In 2020, approximately 107,000 large trucks were involved in an accident resulting in over 147,000 injuries and slightly over 4000 deaths. According to data from the national safety council (NSC), 67% of the people injured in truck accidents were occupants of other vehicles.
Looking at the statistics, it is easy to conclude that truck drivers are responsible for most accidents. But the best way to determine the number of collisions caused by trucks is to look at the facts.
What the Facts Say
Most people assume that truckers are most to blame for an accident involving a smaller vehicle and a truck. But statistics tell a different story. According to a study by the University of Michigan, passenger car drivers are 70% responsible for resulting fatalities compared to 16% for truck drivers.
The other 10% are cases where both drivers are at fault. Other studies show different figures, but all point to passenger car drivers as the most likely culprits. There are several reasons why passenger drivers seem to be more likely to cause an accident.
First, trucking companies are more aware of their responsibility on the road and what an accident can mean regarding liability. So they are more careful with their driver training and onboarding to ensure they only have the best drivers on the road. Secondly, most drivers do not have experience driving around trucks and tend to make mistakes that result in accidents.
Injuries Sustained in Truck Accidents Can Be Quite Severe
A fully loaded truck weighs approximately 80,000 pounds. Add motion to the weights, and you get a killing machine. A passenger car weighing 4,000 and much smaller in size is not a match for such weight on wheels, and you will be lucky to walk out of the crash alive.
Even when you could, there are high chances of suffering life-altering injuries. Injuries do more than impact your health. They affect every aspect of your life, from your ability to earn a living and enjoy life to piling medical bills and affecting your mental well-being. When the accident is not your fault, you may want to sue the trucking company for compensation.
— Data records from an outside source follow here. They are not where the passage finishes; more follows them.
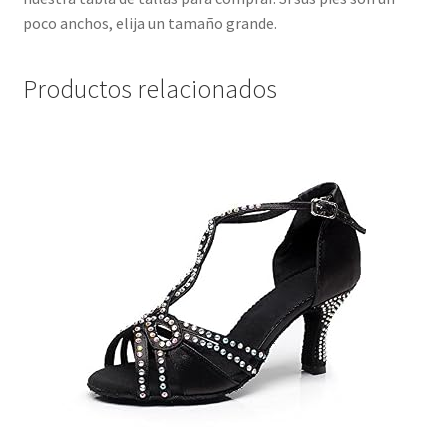
poco anchos, elija un tamaño grande.
Productos relacionados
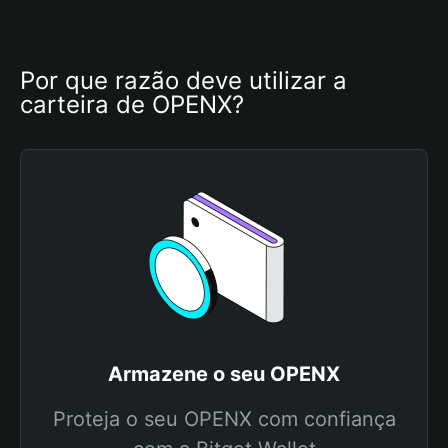
Por que razão deve utilizar a 
carteira de OPENX?
Armazene o seu OPENX
Proteja o seu OPENX com confiança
Gathering Evidence for a Truck Accident
Succeeding in a truck accident lawsuit requires quality evidence to back your case. While the rules may be similar to other types of car accidents, there are special rules for truckers that you may want to consider when establishing negligence.
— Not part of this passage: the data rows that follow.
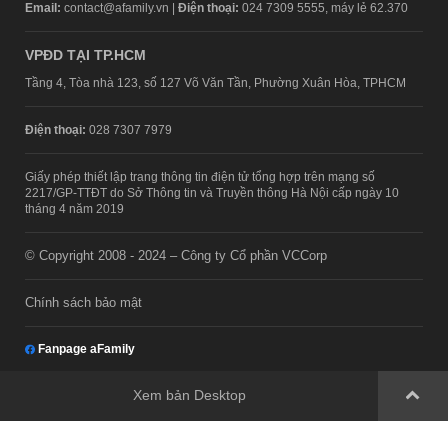
Email:
contact@afamily.vn |
Điện thoại:
024 7309 5555, máy lẻ 62.370
VPĐD TẠI TP.HCM
Tầng 4, Tòa nhà 123, số 127 Võ Văn Tần, Phường Xuân Hòa, TPHCM
Điện thoại:
028 7307 7979
Giấy phép thiết lập trang thông tin điện tử tổng hợp trên mạng số
2217/GP-TTĐT do Sở Thông tin và Truyền thông Hà Nội cấp ngày 10
tháng 4 năm 2019
© Copyright 2008 - 2024 – Công ty Cổ phần VCCorp
Chính sách bảo mật
Fanpage aFamily
Xem bản Desktop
For example, truckers have federally specified driving hour limits that must always be observed to prevent drowsy driving. They must also keep a log of all hours they spend on the road. So your lawyer can look into the logs to see if the driver followed the rules.
“Hardworking lawyers can help you conduct a proper investigation and collect the essential evidence to help your case,” says attorney James G Onder of the OnderLaw. “If you are in a truck accident, time is of the essence and you should speak with legal counsel as soon as possible.”
Also, there are requirements around vehicle maintenance, so after an accident, you will want to look into a truck’s maintenance records with the help of your lawyer to establish if the truck’s maintenance was up to date at the time of the accident. Most trucks have dash cams to prove liability in the event of an accident. Even when the dashcam footage is the trucking company’s property, they are obligated to share it with a claimant in a lawsuit.
With this evidence building a case can be so much easier, but not without the help of a lawyer specializing in truck accidents. If successful with your case, you will recover economic, non-economic, and under rare circumstances, punitive damages.